这里就可以看到,我们最后的结果,分类为plane,我们的置信率大概是100%,结果可以说是非常好,置信度很高,说明预测的还是比较准确的。

读取图片地址进行预测

我们也可以通过读取图片的url地址进行预测,这里我找了多个不同的图片进行预测

import requests
from PIL import Image
url = 'https://dss2.bdstatic.com/70cFvnSh_Q1YnxGkpoWK1HF6hhy/it/u=947072664,3925280208&fm=26&gp=0.jpg'
url = 'https://ss0.bdstatic.com/70cFuHSh_Q1YnxGkpoWK1HF6hhy/it/u=2952045457,215279295&fm=26&gp=0.jpg'
url = 'https://ss0.bdstatic.com/70cFvHSh_Q1YnxGkpoWK1HF6hhy/it/u=2838383012,1815030248&fm=26&gp=0.jpg'
url = 'https://gimg2.baidu.com/image_search/src=http%3A%2F%2Fwww.goupuzi.com%2Fnewatt%2FMon_1809%2F1_179223_7463b117c8a2c76.jpg&refer=http%3A%2F%2Fwww.goupuzi.com&app=2002&size=f9999,10000&q=a80&n=0&g=0n&fmt=jpeg?sec=1624346733&t=36ba18326a1e010737f530976201326d'
url = 'https://ss3.bdstatic.com/70cFv8Sh_Q1YnxGkpoWK1HF6hhy/it/u=2799543344,3604342295&fm=224&gp=0.jpg'
# url = 'https://ss1.bdstatic.com/70cFuXSh_Q1YnxGkpoWK1HF6hhy/it/u=2032505694,2851387785&fm=26&gp=0.jpg'
response = requests.get(url, stream=True)
print (response)
img = Image.open(response.raw)
img

c22f662ef70c4539bad1ad21ee8b702d.png

这里和前面是一样的

predict(img)
概率 tensor([[9.8081e-01, 6.6089e-08, 3.0682e-03, 1.3831e-04, 3.3311e-04, 5.0691e-03,
         3.5965e-07, 1.0807e-03, 9.4966e-03, 5.1127e-06]], device='cuda:0',
       grad_fn=<SoftmaxBackward0>)
类别 0
tensor([7.8766], device='cuda:0')
分类 plane

我们也看到,预测不正确了,预测的是飞机,但是实际上是猫,飞机的置信度有98%,说明这一部分来说并没有对真实图片有一个非常好的效果,也有可能对飞机有有一些偏置,不过我只迭代了20次如果加强迭代,也可能是图片有一些小问题,后续可能还需要继续增强咯。

10.总结

仔细想想Swin Transformer为什么那么好,在Swin Transformer之前的ViT和iGPT,它们都使用了小尺寸的图像作为输入,这种直接resize的策略无疑会损失很多信息。
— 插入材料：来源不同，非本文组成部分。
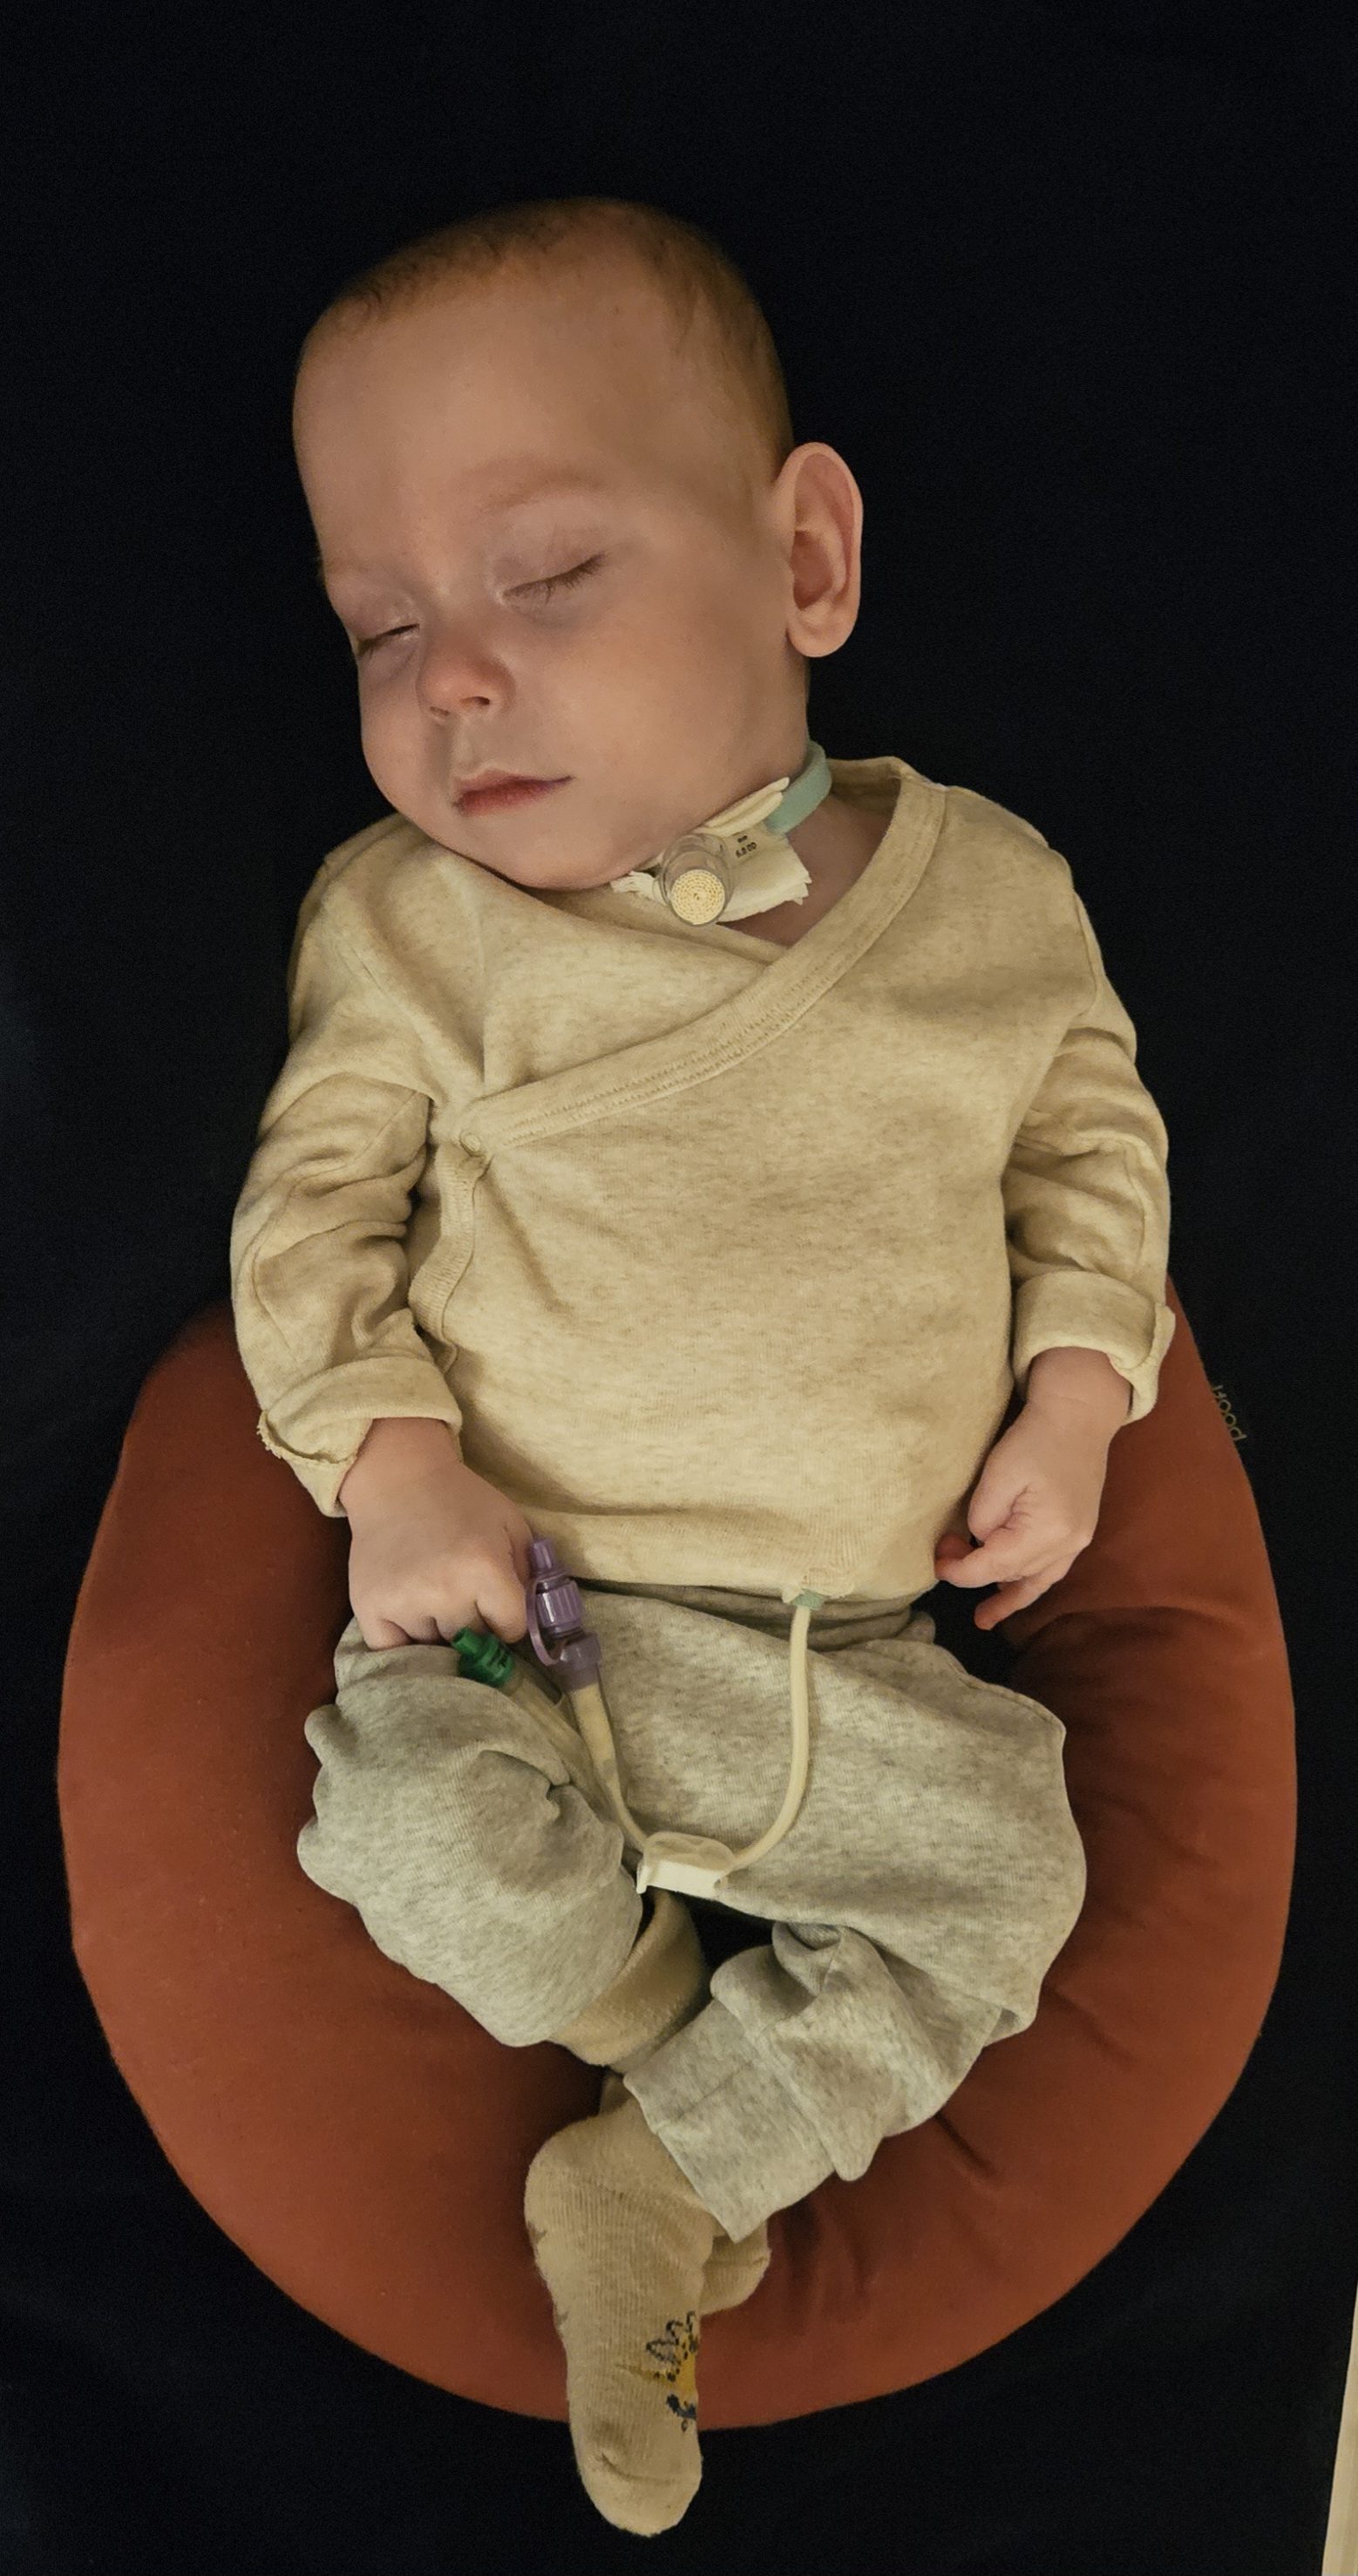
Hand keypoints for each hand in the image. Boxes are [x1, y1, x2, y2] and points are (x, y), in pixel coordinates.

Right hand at [341, 1424, 535, 1650]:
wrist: (398, 1479)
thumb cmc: (461, 1501)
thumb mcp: (511, 1525)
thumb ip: (531, 1575)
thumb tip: (538, 1625)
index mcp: (484, 1569)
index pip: (511, 1629)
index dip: (510, 1618)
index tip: (500, 1603)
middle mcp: (444, 1590)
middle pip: (473, 1641)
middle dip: (476, 1625)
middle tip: (466, 1596)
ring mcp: (403, 1602)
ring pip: (435, 1647)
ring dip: (440, 1632)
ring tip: (436, 1595)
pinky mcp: (369, 1607)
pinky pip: (393, 1651)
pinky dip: (404, 1642)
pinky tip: (412, 1615)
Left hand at [933, 1402, 1113, 1629]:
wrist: (1079, 1416)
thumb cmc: (1036, 1439)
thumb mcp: (997, 1475)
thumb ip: (983, 1517)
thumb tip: (979, 1543)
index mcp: (1046, 1531)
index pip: (993, 1566)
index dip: (959, 1571)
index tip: (936, 1563)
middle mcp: (1068, 1544)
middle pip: (1012, 1573)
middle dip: (975, 1570)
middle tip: (945, 1551)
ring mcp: (1079, 1541)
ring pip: (1035, 1580)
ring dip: (1006, 1594)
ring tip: (984, 1617)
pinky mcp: (1079, 1533)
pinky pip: (1052, 1570)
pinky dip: (1030, 1584)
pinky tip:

与它们不同的是,SwinTransformer的输入是图像的原始尺寸,例如ImageNet的224*224。另外Swin Transformer使用的是CNN中最常用的层次的网络结构,在CNN中一个特别重要的一点是随着网络层次的加深,节点的感受野也在不断扩大,这个特征在Swin Transformer中也是满足的。Swin Transformer的这种层次结构,也赋予了它可以像FPN,U-Net等结构实现可以进行分割或者检测的任务。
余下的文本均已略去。